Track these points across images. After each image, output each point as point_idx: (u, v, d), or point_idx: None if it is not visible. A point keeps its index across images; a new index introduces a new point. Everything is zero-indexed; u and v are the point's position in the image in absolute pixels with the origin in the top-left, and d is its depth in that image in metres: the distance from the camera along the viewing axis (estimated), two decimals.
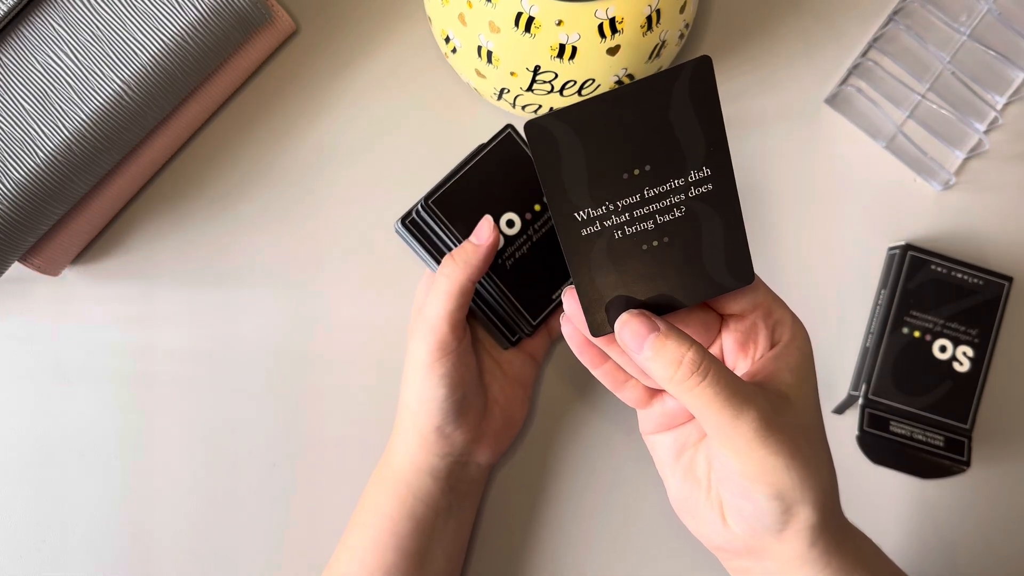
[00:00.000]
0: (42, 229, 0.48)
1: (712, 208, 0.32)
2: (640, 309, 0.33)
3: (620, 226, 0.33)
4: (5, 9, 0.44)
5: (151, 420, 0.52)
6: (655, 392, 0.38)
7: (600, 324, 0.34)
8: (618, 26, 0.43)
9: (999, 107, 0.53)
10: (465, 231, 0.44)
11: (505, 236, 0.45)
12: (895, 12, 0.53)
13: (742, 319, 0.35)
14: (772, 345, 0.35)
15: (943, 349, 0.49)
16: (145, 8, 0.46)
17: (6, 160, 0.45)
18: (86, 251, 0.53)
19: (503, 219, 0.45)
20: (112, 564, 0.51)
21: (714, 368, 0.32)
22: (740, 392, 0.32)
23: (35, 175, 0.45)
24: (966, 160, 0.53)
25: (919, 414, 0.49)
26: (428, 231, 0.45)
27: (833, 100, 0.54)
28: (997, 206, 0.53)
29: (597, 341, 0.35)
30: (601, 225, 0.33)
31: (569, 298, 0.35)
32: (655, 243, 0.33)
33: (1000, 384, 0.51)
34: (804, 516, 0.33)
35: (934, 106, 0.53)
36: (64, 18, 0.46)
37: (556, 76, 0.45)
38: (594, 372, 0.38)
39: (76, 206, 0.49)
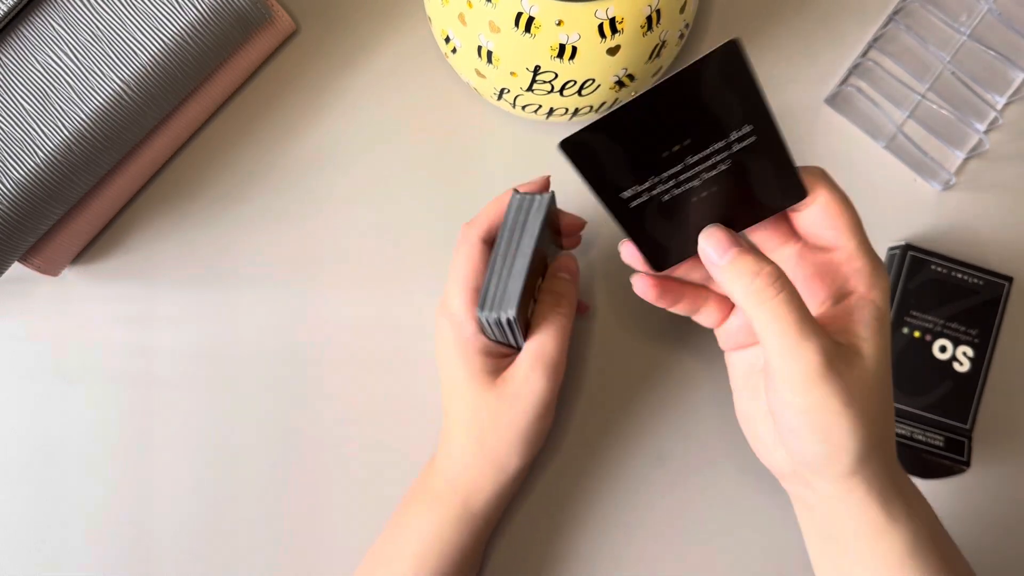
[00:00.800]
0: (42, 229, 0.48)
1: (757, 153, 0.33)
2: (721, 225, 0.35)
3: (667, 191, 0.34)
4: (5, 9, 0.44)
5: (151, 420, 0.52)
6: (729, 310, 0.39)
7: (662, 263, 0.36)
8: (618, 26, 0.43)
9: (999, 107, 0.53)
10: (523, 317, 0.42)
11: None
12: (895, 12, 0.53)
13: (819, 253, 0.36)
14: (845, 293, 0.35)
15: (943, 349, 0.49)
16: (145, 8, 0.46)
17: (6, 160, 0.45)
18: (86, 251, 0.53)
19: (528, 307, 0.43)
20: (112, 564, 0.51)
21: (790, 288, 0.32)
22: (811, 319, 0.32)
23: (35, 175, 0.45)
24: (966, 160, 0.53)
25: (919, 414, 0.49)
26: (507, 328, 0.42)
27: (833, 100, 0.54)
28: (997, 206, 0.53)
29: (669, 271, 0.37)
30: (648, 195, 0.34)
31: (626, 249, 0.36)
32: (704, 194, 0.34)
33: (1000, 384, 0.51)
34: (846, 463, 0.33)
35: (934, 106, 0.53)
36: (64, 18, 0.46)
37: (556, 76, 0.45)
38: (672, 309, 0.39)
39: (76, 206, 0.49)
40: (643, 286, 0.38)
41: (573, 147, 0.32)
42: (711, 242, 0.34)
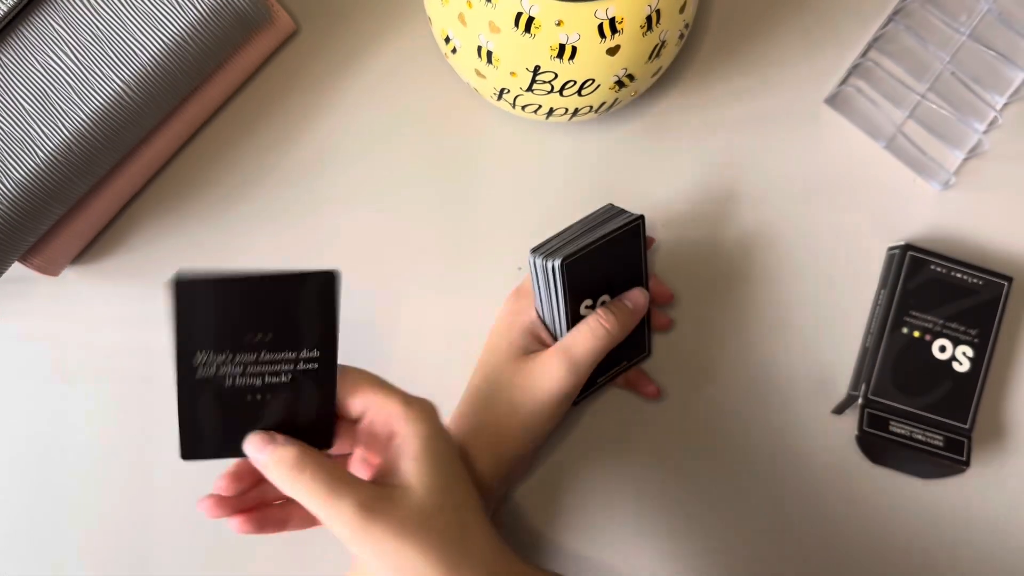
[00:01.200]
0: (42, 229, 0.48)
1: (313, 382, 0.36)
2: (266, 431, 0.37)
3: (233, 375, 0.36)
4: (5, 9, 0.44)
5: (151, 420, 0.52)
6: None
7: (192, 452, 0.38)
8: (618, 26, 0.43)
9: (999, 107, 0.53)
10: (573, 303, 0.45)
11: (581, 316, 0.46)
12: (895, 12, 0.53)
13: (369, 422, 0.38)
14: (393, 437, 0.37)
15: (943, 349, 0.49)
16: (145, 8, 0.46)
17: (6, 160, 0.45)
18: (86, 251, 0.53)
19: (583, 304, 0.46)
20: (112, 564, 0.51)
21: (314, 464, 0.35)
22: (340, 482, 0.34)
23: (35, 175, 0.45)
24: (966, 160, 0.53)
25: (919, 414, 0.49)
26: (551, 281, 0.45)
27: (833, 100, 0.54)
28: (997, 206, 0.53)
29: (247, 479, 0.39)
30: (217, 369, 0.36)
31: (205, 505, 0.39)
32: (259, 397, 0.36)
33: (1000, 384, 0.51)
34: None
35: (934, 106, 0.53)
36: (64, 18, 0.46)
37: (556, 76, 0.45)
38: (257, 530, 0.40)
39: (76, 206, 0.49)
40: (205, 505, 0.39)
41: (185, 286, 0.34)
42: (251, 444, 0.36)
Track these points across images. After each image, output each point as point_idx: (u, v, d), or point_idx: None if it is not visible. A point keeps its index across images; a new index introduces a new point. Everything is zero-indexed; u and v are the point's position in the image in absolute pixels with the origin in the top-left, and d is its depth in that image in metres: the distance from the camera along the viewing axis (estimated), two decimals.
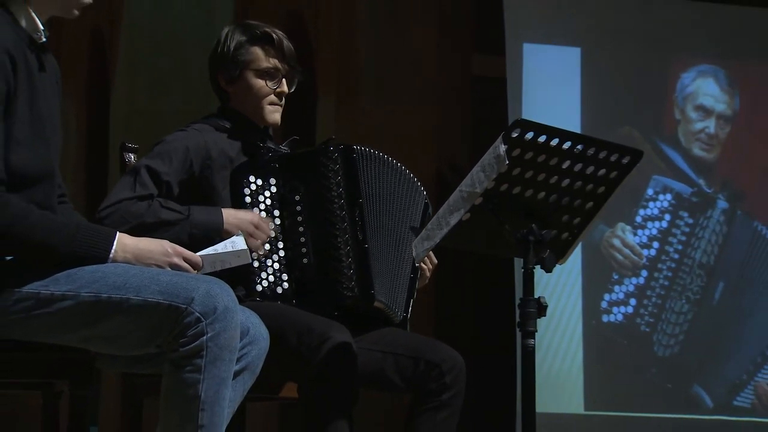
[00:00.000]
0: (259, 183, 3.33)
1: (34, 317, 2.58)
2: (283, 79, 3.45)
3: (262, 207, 3.32)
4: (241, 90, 3.43)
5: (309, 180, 3.34)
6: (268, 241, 3.29)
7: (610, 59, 6.11)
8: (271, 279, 3.30)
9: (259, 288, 3.28)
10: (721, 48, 6.23)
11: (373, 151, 3.44)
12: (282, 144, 3.48)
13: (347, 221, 3.34)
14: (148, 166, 3.28)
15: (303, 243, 3.33)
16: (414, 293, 3.54)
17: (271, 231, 3.30)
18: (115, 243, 2.63)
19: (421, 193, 3.53)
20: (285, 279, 3.31)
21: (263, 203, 3.33)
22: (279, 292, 3.29)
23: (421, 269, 3.56)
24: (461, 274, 5.96)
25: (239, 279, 3.19)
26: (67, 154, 2.83)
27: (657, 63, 6.17)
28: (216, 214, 3.25)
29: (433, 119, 6.24)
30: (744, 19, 6.25)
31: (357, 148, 3.40)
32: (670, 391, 6.00)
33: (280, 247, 3.32)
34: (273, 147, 3.42)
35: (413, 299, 3.54)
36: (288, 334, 3.13)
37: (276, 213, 3.34)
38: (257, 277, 3.28)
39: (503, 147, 2.83)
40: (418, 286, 3.56)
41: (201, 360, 2.55)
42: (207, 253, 2.81)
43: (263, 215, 3.31)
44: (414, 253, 3.01)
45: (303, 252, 3.32)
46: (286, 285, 3.30)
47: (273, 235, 3.31)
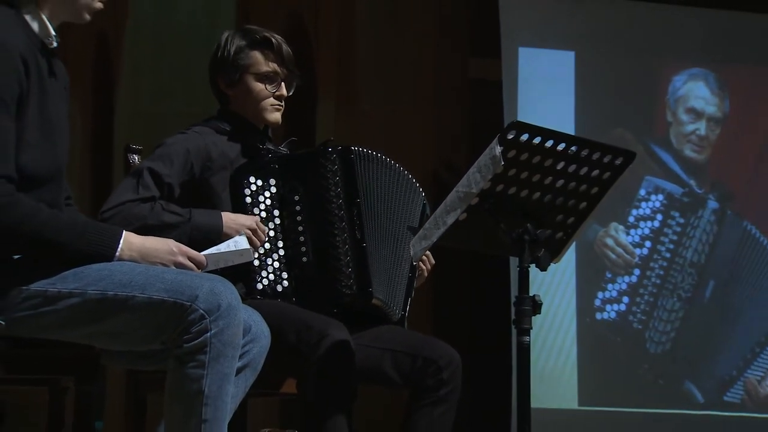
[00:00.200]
0: (259, 183, 3.33)
1: (41, 314, 2.58)
2: (282, 83, 3.45)
3: (262, 207, 3.32)
4: (241, 93, 3.43)
5: (308, 180, 3.34)
6: (267, 241, 3.29)
7: (603, 63, 6.11)
8: (272, 277, 3.30)
9: (260, 286, 3.28)
10: (712, 52, 6.22)
11: (371, 152, 3.43)
12: (281, 145, 3.48)
13: (345, 221, 3.34)
14: (150, 168, 3.27)
15: (302, 242, 3.32)
16: (412, 292, 3.53)
17: (270, 232, 3.30)
18: (122, 241, 2.64)
19: (420, 194, 3.53)
20: (285, 277, 3.31)
21: (263, 203, 3.33)
22: (279, 290, 3.29)
23: (419, 269, 3.56)
24: (459, 274, 5.95)
25: (240, 277, 3.19)
26: (73, 155, 2.83)
27: (649, 67, 6.17)
28: (216, 217, 3.24)
29: (431, 121, 6.23)
30: (734, 24, 6.24)
31: (355, 149, 3.39)
32: (662, 387, 6.00)
33: (279, 246, 3.32)
34: (272, 148, 3.42)
35: (411, 298, 3.54)
36: (287, 331, 3.13)
37: (276, 213, 3.33)
38: (258, 276, 3.28)
39: (499, 148, 2.83)
40: (416, 285, 3.56)
41: (205, 356, 2.56)
42: (211, 253, 2.81)
43: (263, 215, 3.31)
44: (411, 252, 3.01)
45: (302, 251, 3.32)
46: (286, 283, 3.30)
47: (271, 236, 3.30)
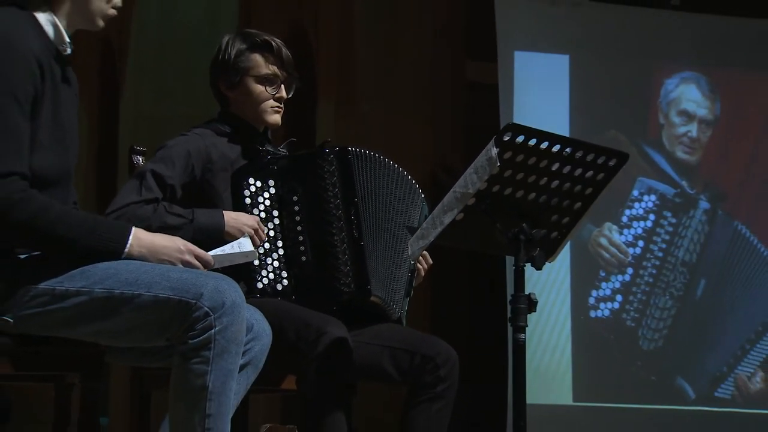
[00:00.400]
0: (259, 185, 3.32)
1: (49, 312, 2.58)
2: (282, 85, 3.43)
3: (261, 207, 3.31)
4: (242, 95, 3.41)
5: (306, 181, 3.33)
6: (267, 240, 3.29)
7: (597, 66, 6.12)
8: (272, 276, 3.29)
9: (260, 285, 3.27)
10: (704, 56, 6.23)
11: (369, 153, 3.41)
12: (280, 146, 3.47)
13: (343, 220, 3.32)
14: (152, 170, 3.26)
15: (301, 241, 3.31)
16: (411, 291, 3.53)
17: (269, 232, 3.29)
18: (131, 237, 2.63)
19: (419, 194, 3.51)
20: (285, 276, 3.30)
21: (263, 204, 3.32)
22: (279, 288, 3.28)
23: (417, 268, 3.56)
24: (457, 274, 5.96)
25: (241, 276, 3.18)
26: (78, 157, 2.83)
27: (642, 70, 6.18)
28: (218, 217, 3.23)
29: (429, 123, 6.24)
30: (725, 29, 6.25)
31: (352, 149, 3.38)
32: (654, 383, 6.01)
33: (279, 246, 3.31)
34: (272, 150, 3.40)
35: (410, 297, 3.53)
36: (287, 329, 3.12)
37: (275, 213, 3.32)
38: (258, 275, 3.27)
39: (495, 150, 2.82)
40: (414, 284, 3.55)
41: (209, 352, 2.55)
42: (216, 254, 2.81)
43: (263, 215, 3.29)
44: (409, 251, 3.01)
45: (301, 250, 3.31)
46: (285, 282, 3.29)
47: (271, 236, 3.30)
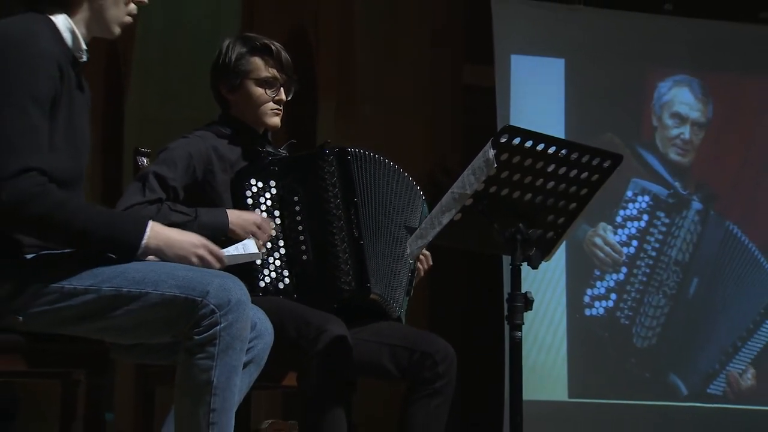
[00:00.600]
0: (260, 185, 3.32)
1: (57, 310, 2.57)
2: (281, 88, 3.43)
3: (263, 208, 3.31)
4: (242, 98, 3.41)
5: (307, 181, 3.32)
6: (269, 240, 3.30)
7: (592, 70, 6.12)
8: (273, 275, 3.28)
9: (262, 284, 3.26)
10: (696, 59, 6.24)
11: (368, 153, 3.40)
12: (280, 148, 3.46)
13: (343, 220, 3.32)
14: (155, 172, 3.26)
15: (302, 241, 3.31)
16: (411, 291, 3.52)
17: (273, 230, 3.30)
18: (149, 230, 2.61)
19: (418, 194, 3.50)
20: (286, 275, 3.29)
21: (264, 204, 3.31)
22: (281, 287, 3.28)
23: (417, 268, 3.55)
24: (455, 274, 5.96)
25: (243, 275, 3.16)
26: None
27: (636, 73, 6.18)
28: (221, 215, 3.23)
29: (427, 125, 6.24)
30: (718, 33, 6.26)
31: (351, 150, 3.37)
32: (648, 380, 6.01)
33: (280, 245, 3.31)
34: (272, 151, 3.39)
35: (410, 297, 3.53)
36: (288, 327, 3.11)
37: (276, 213, 3.32)
38: (260, 274, 3.26)
39: (492, 151, 2.82)
40: (414, 283, 3.55)
41: (214, 348, 2.55)
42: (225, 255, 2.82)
43: (264, 216, 3.30)
44: (408, 251, 3.00)
45: (302, 249, 3.31)
46: (287, 281, 3.29)
47: (274, 234, 3.30)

## WHAT TO PRODUCE
Pictures should not appear in the copy. Write out exactly the lines above from the first one through the line that contains "22: (740, 392, 0.32)".

## OUTPUT
Track these points across images. After each image, output each point as point_idx: (u, v, d), or point_idx: None if it is not visible. A point keeps its index across images; a new index introduces a new point. Everything is zero-indexed; u and v are the point's position in the image in absolute pixels with the origin in the top-left, and d is its depth in that image in metres: the distance from the camera along the viewing axis (estimated), two decimals.
[00:00.000]
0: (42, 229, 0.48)
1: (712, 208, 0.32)
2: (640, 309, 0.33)
3: (620, 226, 0.33)
4: (5, 9, 0.44)
5: (151, 420, 0.52)
6: (655, 392, 0.38)
7: (600, 324, 0.34)
8: (618, 26, 0.43)
9: (999, 107, 0.53)
10: (465, 231, 0.44)
11: (505, 236, 0.45)
12: (895, 12, 0.53)
13: (742, 319, 0.35)
14: (772, 345, 0.35)
15: (943, 349, 0.49)
16: (145, 8, 0.46)
17: (6, 160, 0.45)
18: (86, 251, 0.53)
19: (503, 219, 0.45)
20: (112, 564, 0.51)
21: (714, 368, 0.32)
22: (740, 392, 0.32)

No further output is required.